- _Goal of the exercise_: Retype exactly the lines from the one that contains "resistance di $45,46" through the final line of the material below, and add nothing else.

- _Data for this exercise_:
--

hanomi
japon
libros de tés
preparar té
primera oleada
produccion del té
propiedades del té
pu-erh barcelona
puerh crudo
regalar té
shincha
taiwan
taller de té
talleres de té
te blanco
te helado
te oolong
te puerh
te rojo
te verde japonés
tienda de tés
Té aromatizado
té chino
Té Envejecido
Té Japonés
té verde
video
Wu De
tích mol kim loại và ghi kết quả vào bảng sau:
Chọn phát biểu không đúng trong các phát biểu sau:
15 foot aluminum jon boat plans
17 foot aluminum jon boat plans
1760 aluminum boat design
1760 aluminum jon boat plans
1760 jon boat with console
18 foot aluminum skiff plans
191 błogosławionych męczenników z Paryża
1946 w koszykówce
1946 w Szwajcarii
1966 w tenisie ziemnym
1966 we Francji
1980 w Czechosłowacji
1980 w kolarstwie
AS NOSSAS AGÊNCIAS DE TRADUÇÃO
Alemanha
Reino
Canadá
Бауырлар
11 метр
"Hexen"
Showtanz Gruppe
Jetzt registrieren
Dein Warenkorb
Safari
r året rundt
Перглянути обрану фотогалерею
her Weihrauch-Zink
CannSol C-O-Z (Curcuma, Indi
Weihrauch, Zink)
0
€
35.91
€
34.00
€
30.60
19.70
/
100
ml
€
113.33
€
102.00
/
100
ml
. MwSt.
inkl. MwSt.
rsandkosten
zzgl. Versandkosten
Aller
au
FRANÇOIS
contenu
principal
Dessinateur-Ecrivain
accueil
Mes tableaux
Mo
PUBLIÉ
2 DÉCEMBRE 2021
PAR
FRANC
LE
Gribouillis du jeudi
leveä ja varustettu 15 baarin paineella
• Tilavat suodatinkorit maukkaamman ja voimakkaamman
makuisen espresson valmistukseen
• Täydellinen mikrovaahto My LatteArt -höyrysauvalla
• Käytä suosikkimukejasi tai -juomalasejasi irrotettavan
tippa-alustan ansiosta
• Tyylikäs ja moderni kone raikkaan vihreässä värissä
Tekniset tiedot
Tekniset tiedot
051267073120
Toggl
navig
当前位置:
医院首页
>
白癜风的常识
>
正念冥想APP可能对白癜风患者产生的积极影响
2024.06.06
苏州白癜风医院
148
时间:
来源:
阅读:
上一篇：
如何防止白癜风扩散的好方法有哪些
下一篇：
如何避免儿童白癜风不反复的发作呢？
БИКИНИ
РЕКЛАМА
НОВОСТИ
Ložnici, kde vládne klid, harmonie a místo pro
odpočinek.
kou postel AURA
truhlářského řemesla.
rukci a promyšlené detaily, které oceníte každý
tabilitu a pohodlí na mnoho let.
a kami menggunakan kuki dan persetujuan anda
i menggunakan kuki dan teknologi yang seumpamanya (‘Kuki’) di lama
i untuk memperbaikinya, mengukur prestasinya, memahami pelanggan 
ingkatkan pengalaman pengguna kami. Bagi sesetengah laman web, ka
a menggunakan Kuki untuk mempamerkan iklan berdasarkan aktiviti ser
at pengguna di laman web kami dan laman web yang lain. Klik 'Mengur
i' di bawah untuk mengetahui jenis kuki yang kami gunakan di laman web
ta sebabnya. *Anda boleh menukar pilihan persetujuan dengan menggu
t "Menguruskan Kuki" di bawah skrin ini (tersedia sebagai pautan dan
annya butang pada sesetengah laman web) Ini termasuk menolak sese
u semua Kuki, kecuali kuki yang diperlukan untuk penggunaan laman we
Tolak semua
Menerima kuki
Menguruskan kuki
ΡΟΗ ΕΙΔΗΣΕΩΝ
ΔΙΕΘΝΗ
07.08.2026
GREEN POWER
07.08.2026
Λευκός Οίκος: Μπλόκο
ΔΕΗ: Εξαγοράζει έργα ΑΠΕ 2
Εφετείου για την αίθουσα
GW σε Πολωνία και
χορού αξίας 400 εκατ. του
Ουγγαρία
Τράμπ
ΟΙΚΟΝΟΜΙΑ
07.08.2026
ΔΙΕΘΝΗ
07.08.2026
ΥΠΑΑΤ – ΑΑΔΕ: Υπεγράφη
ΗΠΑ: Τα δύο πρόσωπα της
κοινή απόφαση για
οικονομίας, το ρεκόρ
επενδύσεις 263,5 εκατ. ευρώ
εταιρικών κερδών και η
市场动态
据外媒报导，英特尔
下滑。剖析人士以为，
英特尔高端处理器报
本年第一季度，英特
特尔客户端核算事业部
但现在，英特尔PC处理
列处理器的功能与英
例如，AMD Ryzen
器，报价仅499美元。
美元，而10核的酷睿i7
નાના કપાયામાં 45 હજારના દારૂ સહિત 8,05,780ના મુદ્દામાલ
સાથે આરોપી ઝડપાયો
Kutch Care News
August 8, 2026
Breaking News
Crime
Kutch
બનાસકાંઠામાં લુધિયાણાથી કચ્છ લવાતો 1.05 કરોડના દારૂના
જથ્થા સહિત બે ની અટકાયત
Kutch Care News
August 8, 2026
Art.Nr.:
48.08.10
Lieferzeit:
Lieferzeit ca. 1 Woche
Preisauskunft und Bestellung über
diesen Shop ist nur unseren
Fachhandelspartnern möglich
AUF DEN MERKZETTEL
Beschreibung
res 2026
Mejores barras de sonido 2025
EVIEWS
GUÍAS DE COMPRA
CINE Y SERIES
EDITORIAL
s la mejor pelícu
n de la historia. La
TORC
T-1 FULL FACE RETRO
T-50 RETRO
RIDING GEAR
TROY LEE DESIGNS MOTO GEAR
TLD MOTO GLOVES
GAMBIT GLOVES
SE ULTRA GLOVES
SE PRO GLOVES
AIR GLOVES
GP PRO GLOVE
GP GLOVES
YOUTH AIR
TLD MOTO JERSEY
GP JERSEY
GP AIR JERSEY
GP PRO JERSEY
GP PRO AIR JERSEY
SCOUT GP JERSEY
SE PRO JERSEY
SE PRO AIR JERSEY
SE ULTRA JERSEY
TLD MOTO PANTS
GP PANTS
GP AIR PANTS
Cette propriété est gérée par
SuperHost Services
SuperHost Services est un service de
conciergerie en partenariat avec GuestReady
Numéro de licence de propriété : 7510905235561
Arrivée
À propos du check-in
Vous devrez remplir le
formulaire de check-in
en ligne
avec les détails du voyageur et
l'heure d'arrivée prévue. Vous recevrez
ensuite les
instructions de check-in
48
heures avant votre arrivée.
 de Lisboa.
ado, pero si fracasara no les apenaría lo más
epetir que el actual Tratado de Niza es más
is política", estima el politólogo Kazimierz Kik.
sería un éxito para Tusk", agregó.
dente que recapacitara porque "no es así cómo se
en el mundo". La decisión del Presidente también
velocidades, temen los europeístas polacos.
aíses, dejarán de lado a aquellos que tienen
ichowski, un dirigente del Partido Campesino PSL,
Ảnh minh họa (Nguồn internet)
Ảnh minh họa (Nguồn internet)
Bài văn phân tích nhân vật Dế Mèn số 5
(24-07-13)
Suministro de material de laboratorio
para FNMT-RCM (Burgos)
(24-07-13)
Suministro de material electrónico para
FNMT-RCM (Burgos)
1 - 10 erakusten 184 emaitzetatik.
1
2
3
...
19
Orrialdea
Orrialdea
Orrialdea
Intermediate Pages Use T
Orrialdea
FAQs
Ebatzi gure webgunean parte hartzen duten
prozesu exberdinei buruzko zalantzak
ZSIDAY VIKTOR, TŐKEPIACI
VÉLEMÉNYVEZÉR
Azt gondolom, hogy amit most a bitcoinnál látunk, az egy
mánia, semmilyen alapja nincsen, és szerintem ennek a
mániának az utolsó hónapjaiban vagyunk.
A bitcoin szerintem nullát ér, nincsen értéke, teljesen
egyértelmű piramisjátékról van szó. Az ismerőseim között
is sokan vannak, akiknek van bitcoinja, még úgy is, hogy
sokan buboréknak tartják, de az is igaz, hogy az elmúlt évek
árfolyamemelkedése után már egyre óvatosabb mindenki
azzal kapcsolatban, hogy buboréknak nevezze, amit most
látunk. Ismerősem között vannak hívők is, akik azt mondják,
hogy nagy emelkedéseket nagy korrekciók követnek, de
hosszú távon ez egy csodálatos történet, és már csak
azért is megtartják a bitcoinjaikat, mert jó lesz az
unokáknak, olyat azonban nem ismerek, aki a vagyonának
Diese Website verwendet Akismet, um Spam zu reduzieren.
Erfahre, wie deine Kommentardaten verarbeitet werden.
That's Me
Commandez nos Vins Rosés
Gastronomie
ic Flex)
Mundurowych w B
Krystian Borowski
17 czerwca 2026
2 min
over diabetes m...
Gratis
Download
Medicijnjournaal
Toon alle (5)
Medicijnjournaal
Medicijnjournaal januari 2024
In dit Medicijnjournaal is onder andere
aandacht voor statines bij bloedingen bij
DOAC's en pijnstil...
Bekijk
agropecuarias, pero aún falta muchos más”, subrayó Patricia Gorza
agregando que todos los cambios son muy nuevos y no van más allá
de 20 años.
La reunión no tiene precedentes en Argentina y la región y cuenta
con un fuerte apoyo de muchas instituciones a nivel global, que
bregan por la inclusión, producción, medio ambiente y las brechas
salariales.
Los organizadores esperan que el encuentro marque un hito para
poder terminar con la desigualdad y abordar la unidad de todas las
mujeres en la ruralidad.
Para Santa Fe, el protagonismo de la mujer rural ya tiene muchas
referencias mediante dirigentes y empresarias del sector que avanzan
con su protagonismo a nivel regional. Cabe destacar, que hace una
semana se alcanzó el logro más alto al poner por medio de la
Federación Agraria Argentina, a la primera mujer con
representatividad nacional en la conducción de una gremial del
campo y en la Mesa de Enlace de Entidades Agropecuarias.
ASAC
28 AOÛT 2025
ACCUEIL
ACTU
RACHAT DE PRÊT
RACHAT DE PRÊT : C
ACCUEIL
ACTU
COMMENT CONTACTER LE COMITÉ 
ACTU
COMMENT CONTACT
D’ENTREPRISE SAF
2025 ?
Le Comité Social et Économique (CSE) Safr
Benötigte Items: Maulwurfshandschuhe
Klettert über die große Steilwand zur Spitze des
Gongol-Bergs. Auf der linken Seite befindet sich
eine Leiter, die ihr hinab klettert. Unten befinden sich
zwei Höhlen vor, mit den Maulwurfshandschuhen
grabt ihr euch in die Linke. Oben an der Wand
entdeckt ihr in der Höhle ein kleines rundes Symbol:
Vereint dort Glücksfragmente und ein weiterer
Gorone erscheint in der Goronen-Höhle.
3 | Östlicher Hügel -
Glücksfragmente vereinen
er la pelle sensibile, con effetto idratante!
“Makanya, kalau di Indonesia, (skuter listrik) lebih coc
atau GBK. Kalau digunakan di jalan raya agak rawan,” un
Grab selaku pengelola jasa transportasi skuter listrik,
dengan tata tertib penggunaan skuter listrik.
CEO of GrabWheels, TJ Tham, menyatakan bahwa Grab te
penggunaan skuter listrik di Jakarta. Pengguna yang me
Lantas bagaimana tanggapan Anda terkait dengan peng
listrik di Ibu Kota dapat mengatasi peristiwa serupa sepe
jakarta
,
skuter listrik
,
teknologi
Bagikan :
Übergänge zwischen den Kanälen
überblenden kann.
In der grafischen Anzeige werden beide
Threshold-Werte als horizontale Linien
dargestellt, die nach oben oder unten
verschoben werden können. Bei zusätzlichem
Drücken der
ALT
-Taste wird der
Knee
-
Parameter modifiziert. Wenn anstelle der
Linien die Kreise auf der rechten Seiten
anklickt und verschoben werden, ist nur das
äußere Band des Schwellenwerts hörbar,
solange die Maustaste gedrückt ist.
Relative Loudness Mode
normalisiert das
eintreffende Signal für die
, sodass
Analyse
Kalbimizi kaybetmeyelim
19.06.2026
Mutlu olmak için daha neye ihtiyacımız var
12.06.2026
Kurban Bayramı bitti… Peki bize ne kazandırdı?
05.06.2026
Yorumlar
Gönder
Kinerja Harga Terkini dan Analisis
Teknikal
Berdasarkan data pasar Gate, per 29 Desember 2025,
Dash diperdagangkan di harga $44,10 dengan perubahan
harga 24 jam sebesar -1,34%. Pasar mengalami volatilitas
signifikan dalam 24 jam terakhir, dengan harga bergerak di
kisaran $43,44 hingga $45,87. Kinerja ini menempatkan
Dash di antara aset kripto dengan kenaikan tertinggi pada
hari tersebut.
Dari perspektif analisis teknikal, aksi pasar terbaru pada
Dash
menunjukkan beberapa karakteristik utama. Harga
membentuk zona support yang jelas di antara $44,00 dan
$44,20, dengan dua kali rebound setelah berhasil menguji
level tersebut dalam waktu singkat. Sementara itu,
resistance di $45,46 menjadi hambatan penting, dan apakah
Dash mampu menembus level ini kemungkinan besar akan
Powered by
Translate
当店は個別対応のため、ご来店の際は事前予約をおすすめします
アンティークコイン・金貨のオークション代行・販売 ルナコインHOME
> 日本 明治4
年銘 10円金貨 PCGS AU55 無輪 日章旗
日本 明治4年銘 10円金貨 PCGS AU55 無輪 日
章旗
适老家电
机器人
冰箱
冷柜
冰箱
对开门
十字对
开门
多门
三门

--

- _Answer for this exercise_:
resistance di $45,46 menjadi hambatan penting, dan apakah
Dash mampu menembus level ini kemungkinan besar akan
Powered by
Translate
当店は個別対応のため、ご来店の際は事前予約をおすすめします
アンティークコイン・金貨のオークション代行・販売 ルナコインHOME
> 日本 明治4
年銘 10円金貨 PCGS AU55 無輪 日章旗
日本 明治4年銘 10円金貨 PCGS AU55 無輪 日
章旗
适老家电
机器人
冰箱
冷柜
冰箱
对开门
十字对
开门
多门
三门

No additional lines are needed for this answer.